Katrina: Blaming the Victims of Trauma
In the weeks after the levees broke, it seemed to many in New Orleans, including Mayor Ray Nagin, that thousands and thousands of their fellows must be dead, caught in undiscovered crawl spaces and flooded attics, or floating as corpses down the street. Now that the process of actually counting the bodies has begun, it seems that the toll will not be quite so heavy. Mercifully, most seem to expect hundreds rather than thousands of deaths.
We tend to judge and to remember disasters according to the mortality they produce, to the number of bodies they leave in their wake. But, in fact, tallying deaths is not a good way to approximate the suffering that a population experiences when a catastrophe sends them fleeing from homes. Although the vast majority of the people trapped in the Convention Center or the Superdome emerged alive, the real trauma of this ordeal is written not in the number of bodies but in the gruesome series of events that forced the citizens of New Orleans to flee the destruction of their city, only to find themselves without support or protection, just as if they had been left for dead.
An alternative method of understanding the scale of disasters (if there is a need to do so, in the first place), relates precisely to the mental “scarring” that victims of disaster suffer. An example of this form of measurement can be found in much of the literature published by humanitarian organizations regarding third world conflicts, particularly those involving child soldiers. Populations of militarized children are found to suffer from high rates of traumatic illnesses, particularly post-traumatic stress disorder (PTSD), a term we use to refer to a constellation of symptoms including emotional numbing, nervousness, and repressive repetitive traumatic memories.
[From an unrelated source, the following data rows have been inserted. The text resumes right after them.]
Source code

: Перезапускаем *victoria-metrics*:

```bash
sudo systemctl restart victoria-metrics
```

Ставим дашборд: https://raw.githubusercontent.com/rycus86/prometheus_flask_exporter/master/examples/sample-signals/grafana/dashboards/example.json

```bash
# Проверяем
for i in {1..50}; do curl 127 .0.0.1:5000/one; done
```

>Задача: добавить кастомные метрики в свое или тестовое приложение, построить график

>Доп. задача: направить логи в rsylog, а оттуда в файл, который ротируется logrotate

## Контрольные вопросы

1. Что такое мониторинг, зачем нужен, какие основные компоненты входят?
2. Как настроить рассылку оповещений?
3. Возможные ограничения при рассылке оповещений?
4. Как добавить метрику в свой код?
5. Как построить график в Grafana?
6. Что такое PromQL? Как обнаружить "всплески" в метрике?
No one has yet conducted a trauma survey of the Gulf Coast region, but there is little doubt about what such a survey would find regarding the people who survived this massive storm. Residents of New Orleans who witnessed the storm have had their entire world turned upside down: they are shocked in disbelief at the chaos that has erupted in their city since the water came in; they are feeling vulnerable and afraid, and with good reason. Kai Erikson’s important study of a 1972 West Virginia flood, Everything in Its Path: Destruction of Community in the Buffalo Creek Flood, is important reading these days. The book describes in physical detail the reactions of the traumatized survivors a flood that descended when a mining dam burst near the town.